It was like waiting for the Great Pumpkin at Tranquility Park on Friday, as Occupy Houston anticipated the "imminent arrival" of acclaimed documentary filmmaker Michael Moore, who is currently crisscrossing the country to promote his book, Here Comes Trouble.
The anti-greed group announced on its Facebook page that Moore was expected to show for Friday's 9 a.m. Divestiture March, during which protesters closed accounts at banks involved in the current economic crisis.

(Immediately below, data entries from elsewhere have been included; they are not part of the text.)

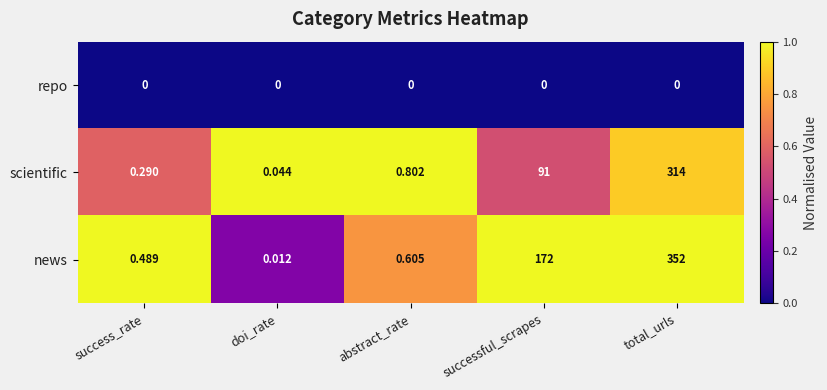

At which label is scientific closest to 157?

successful_scrapes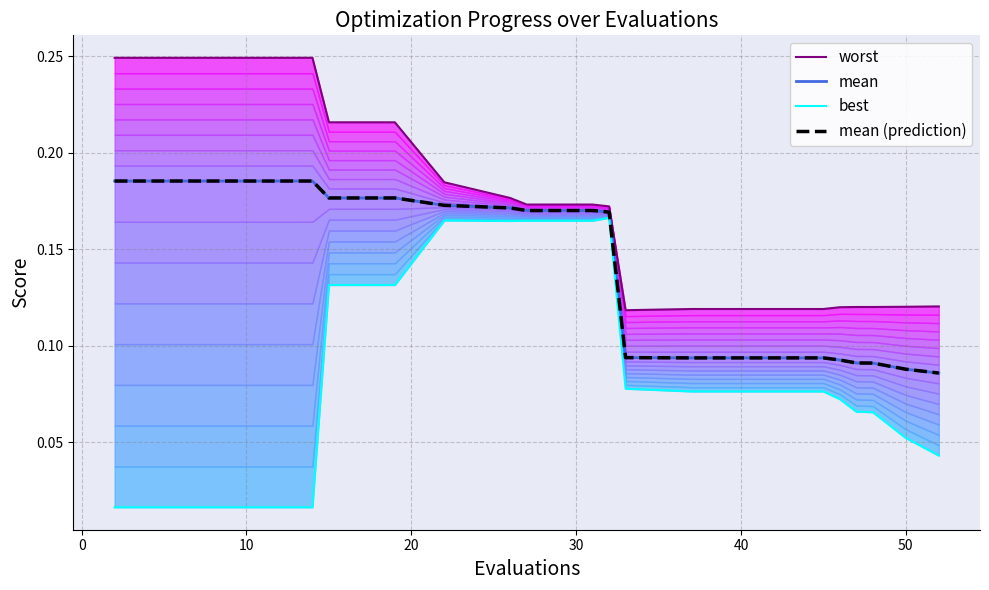

At 50, list the series in order from smallest to largest.

best, mean, mean (prediction), worst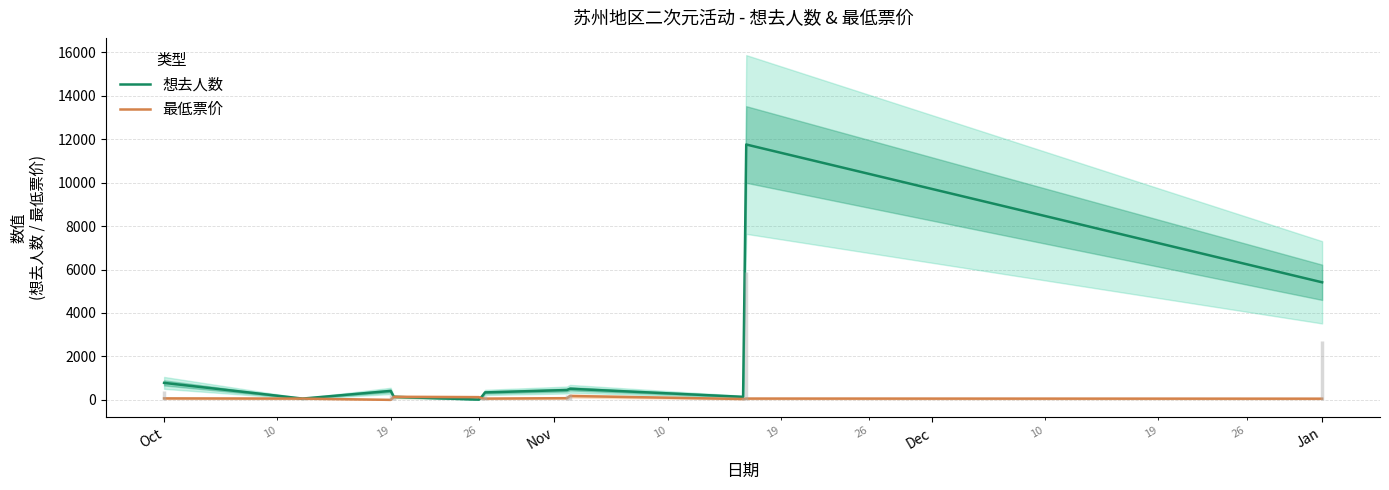

What is the highest value of the 想去人数 series?

11755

While the march drew more than 100 participants, the controversial director was nowhere to be found.
Considering his late evening visit to Occupy Denver the night before, Occupy Houston protesters then guessed a sleepy, traveling Moore would appear closer to his scheduled 7:30 p.m. talk and book signing at Brazos Bookstore.
"They ran out of books, so I signed napkins & arms," Michael Moore tweeted of his Brazos Bookstore signing.
But by 9 p.m., the most newsworthy event was a police intervention at Occupy Houston's general assembly meeting, during which occupiers reported a scuffle between a protester and a homeless gentleman.
By 10 p.m., the occupy group retweeted a message reporting that Moore would not be able to visit. The filmmaker later commented on a busy evening at Brazos: "They ran out of books, so I signed napkins & arms."
Nevertheless, the Divestiture March proved to be one of Occupy Houston's most well-attended events since the campaign launched more than four weeks ago. The march garnered considerable attention, dragging several television news crews and scores of police officers through downtown Houston. With signs and megaphones, occupiers walked to four high-rise buildings holding Bank of America, JPMorgan Chase, Wells Fargo and Amegy bank branches.
Protesters closed active accounts at the national banks and shifted money to what the group calls "people-driven" local banks and credit unions. A credit card cutting ceremony followed the march.